Described as at times “a frantic thing with an obsessive need to get out and write something down,” the core of her artistic method lies in a desire to “process quite an overwhelming world." Angharad illustrates her motivations and artistic process; “I’m always trying to make sense of stuff and pick things apart. Whether that’s by thinking or having, like, an actual material, like something physical that you touch and pick apart and weave or whatever, you know, it's a similar process even though it’s happening inside my head or in my hands.” Applying this across mediums, Angharad has created a collection rich with emotional vulnerability as a means of processing her diagnosis, gender identity, and Welsh heritage.

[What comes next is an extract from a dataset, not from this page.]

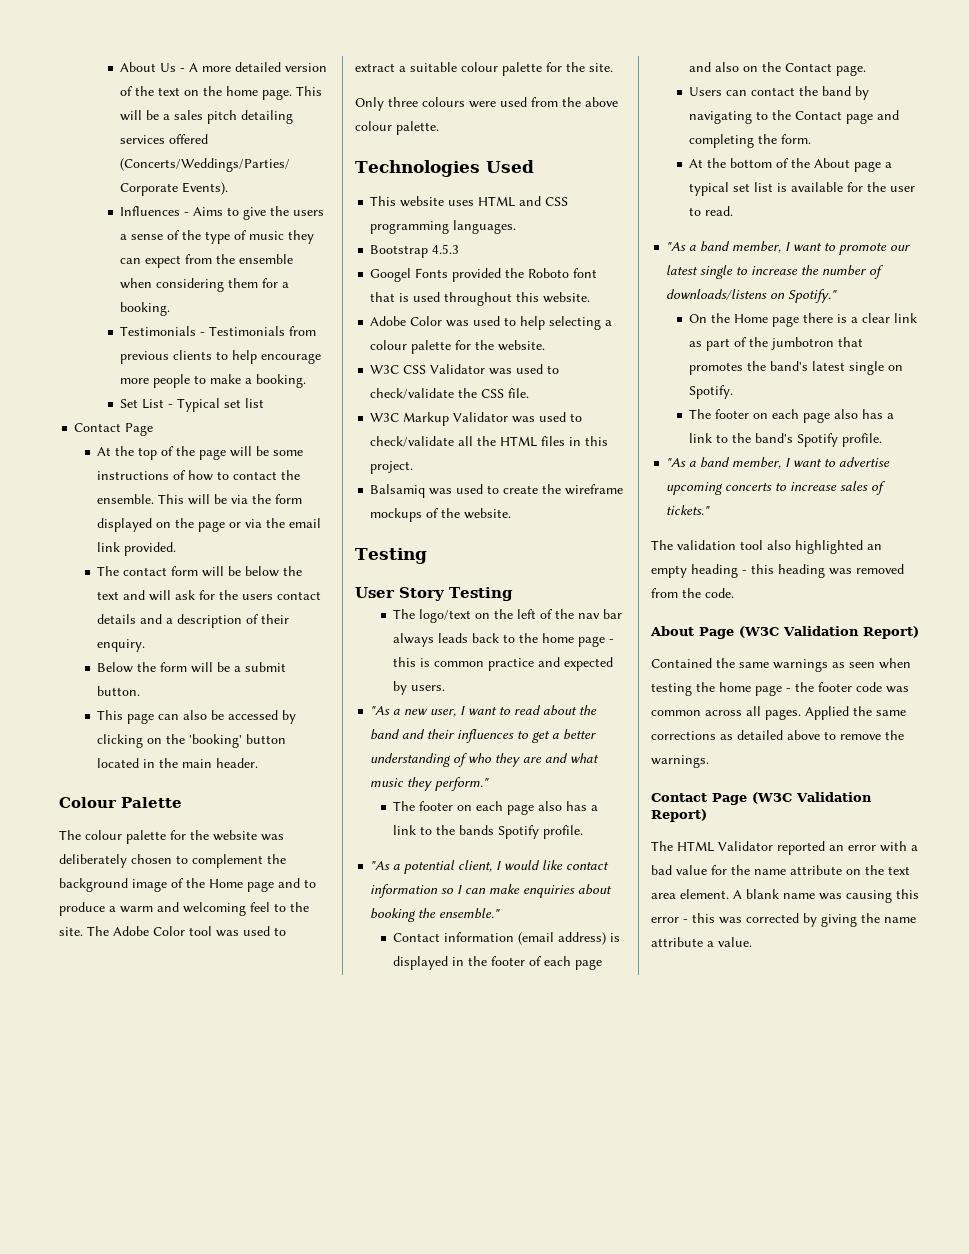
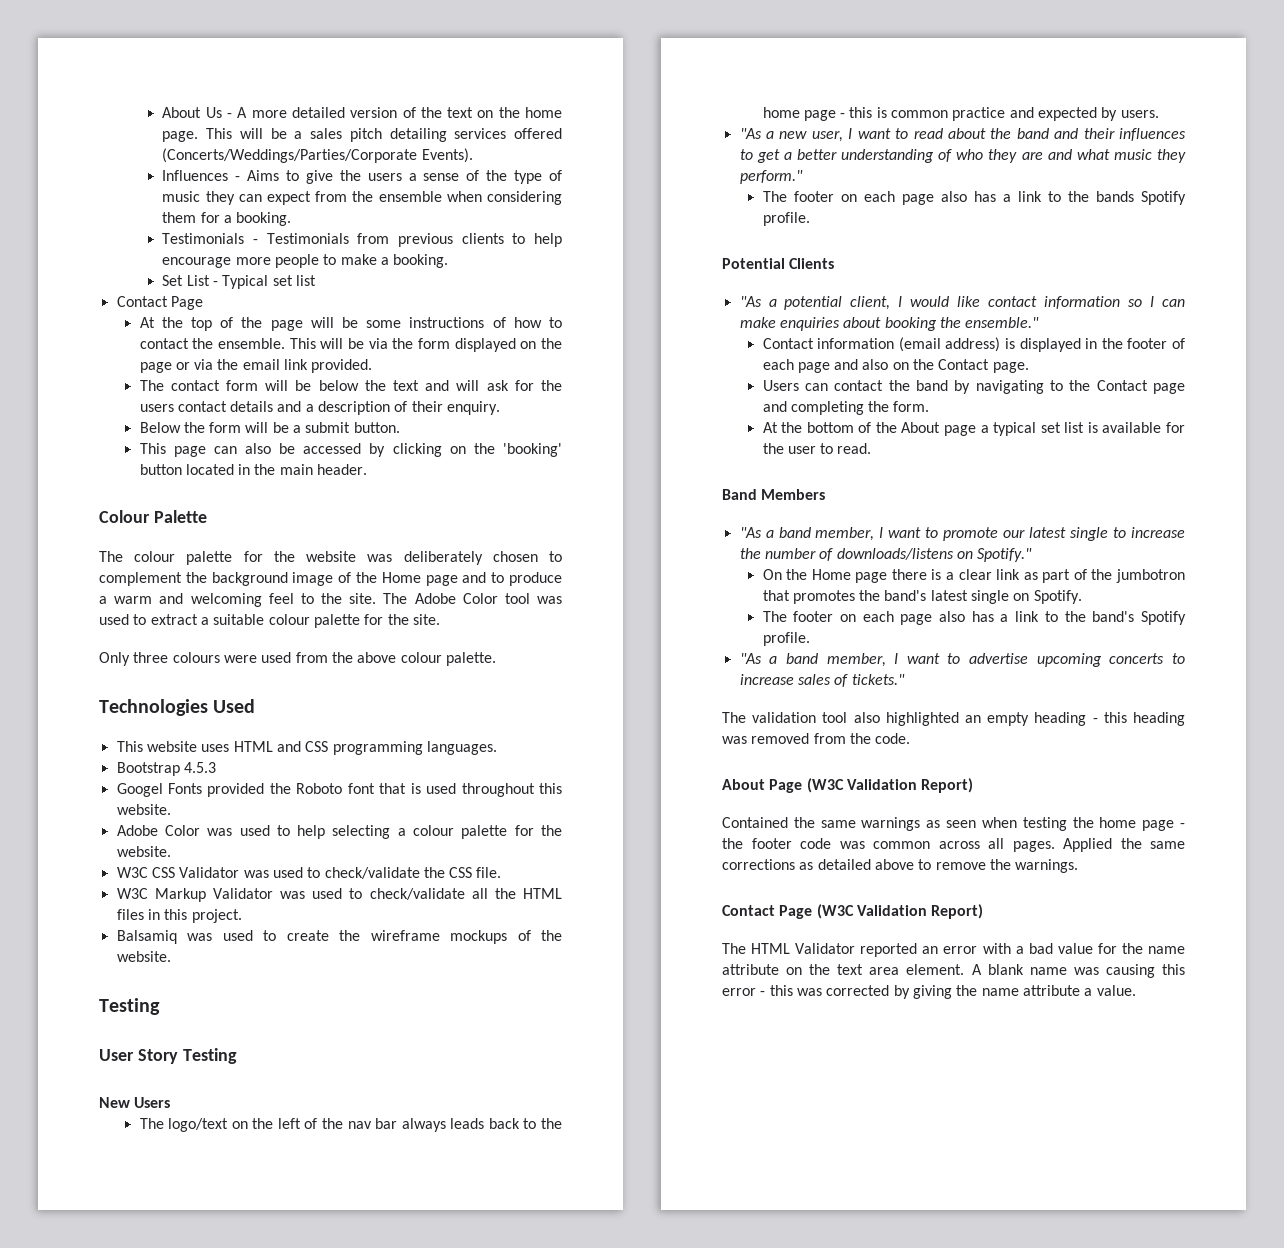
(513, 594) none -> [99,1097,171,1108] // New Users
(584, 832) none -> [722,258,835,269] // Potential Clients
(734, 211) none -> [722,489,826,500] // Band Members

Issue No.8 of the Hen Collective’s monthly Zine featuring her work, alongside Hannah Cash and Agnes Roberts will be for sale at The Blunt Knife Co, while the pieces installed at August21 are available for purchase. While the vibrant opening night of this exhibition may have passed, you can still view her short film, “Gwlana (Wool Gathering),” made in connection with The Hen Collective for this exhibition, further discusses the themes of nature, wool, and neurodiversity in her practice.


Angharad’s displaying collection beautifully illustrates how she navigates neurodivergency in a neurotypical world through her Welsh experience in an English-speaking world. This body of work will be exhibited until the 26th of October at August21 in Morningside.